Aim of the task: Among the entries below, find each line holding "hand" and return it.

*** Entries shown

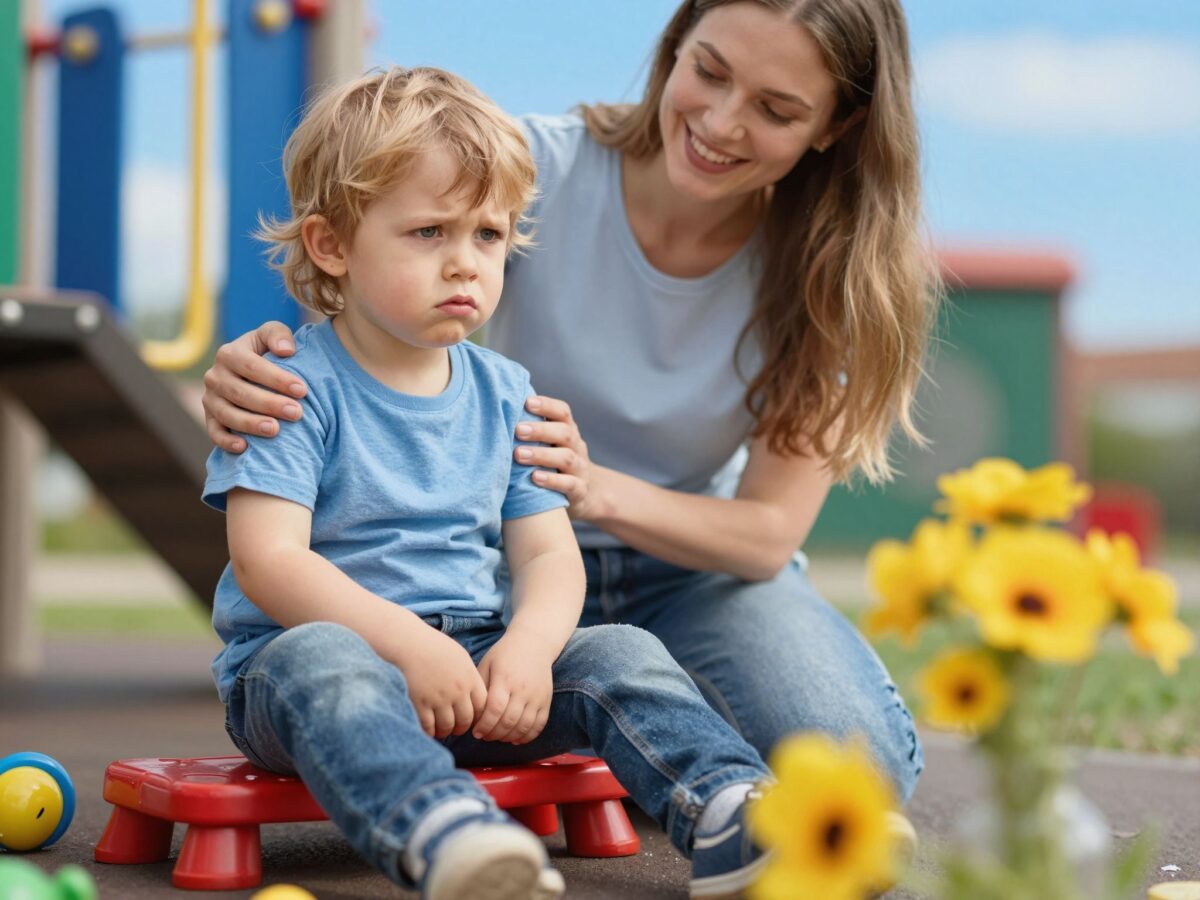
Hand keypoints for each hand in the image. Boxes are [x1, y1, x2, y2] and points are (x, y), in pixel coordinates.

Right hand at [202, 322, 307, 452]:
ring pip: (227, 414)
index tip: (302, 390)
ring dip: (251, 424)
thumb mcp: (271, 335)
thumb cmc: (266, 352)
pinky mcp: (210, 418)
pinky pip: (214, 432)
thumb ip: (278, 334)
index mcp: (229, 354)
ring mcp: (210, 399)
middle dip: (270, 404)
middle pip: (241, 393)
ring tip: (276, 430)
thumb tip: (286, 350)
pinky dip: (226, 441)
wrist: (249, 372)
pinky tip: (244, 448)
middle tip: (297, 413)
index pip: (252, 366)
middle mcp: (215, 376)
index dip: (277, 379)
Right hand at [392, 625, 487, 739]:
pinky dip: (429, 732)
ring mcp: (439, 698)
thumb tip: (475, 694)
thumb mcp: (460, 657)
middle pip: (466, 720)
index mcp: (470, 678)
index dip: (478, 716)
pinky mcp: (420, 703)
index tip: (471, 718)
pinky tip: (428, 730)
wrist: (410, 644)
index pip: (483, 706)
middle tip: (456, 729)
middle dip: (462, 728)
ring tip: (442, 731)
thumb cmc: (434, 647)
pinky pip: (428, 726)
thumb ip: (470, 676)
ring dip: (445, 732)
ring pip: (448, 726)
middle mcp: (457, 690)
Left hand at [473, 630, 555, 743]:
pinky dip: (527, 736)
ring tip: (498, 737)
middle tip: (484, 736)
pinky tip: (515, 739)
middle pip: (509, 721)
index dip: (484, 725)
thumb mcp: (487, 664)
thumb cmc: (505, 654)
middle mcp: (522, 689)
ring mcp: (537, 696)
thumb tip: (472, 713)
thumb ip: (480, 688)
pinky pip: (539, 724)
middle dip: (493, 734)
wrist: (534, 643)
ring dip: (509, 737)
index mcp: (504, 679)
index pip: (494, 709)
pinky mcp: (546, 700)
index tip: (475, 732)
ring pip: (524, 726)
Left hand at [515, 396, 600, 519]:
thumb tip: (496, 409)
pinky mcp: (580, 491)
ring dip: (542, 455)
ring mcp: (580, 469)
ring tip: (519, 454)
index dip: (546, 406)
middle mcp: (576, 446)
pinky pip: (570, 484)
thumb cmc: (551, 462)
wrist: (582, 492)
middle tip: (517, 430)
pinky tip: (534, 478)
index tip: (526, 402)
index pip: (562, 412)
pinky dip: (552, 481)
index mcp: (567, 430)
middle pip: (564, 433)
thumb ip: (528, 430)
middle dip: (540, 430)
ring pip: (566, 458)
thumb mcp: (548, 444)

******

Your response:
Hand keypoints for each hand in the image. Boxes are [x1, y1, x2, y2] and points are (x, y), in pixel coordinates.
Right hand at [202, 322, 307, 452]:
Right hand at [392, 625, 487, 739]:
Left hand at [473, 630, 555, 743]:
Left hand at [515, 396, 600, 519]:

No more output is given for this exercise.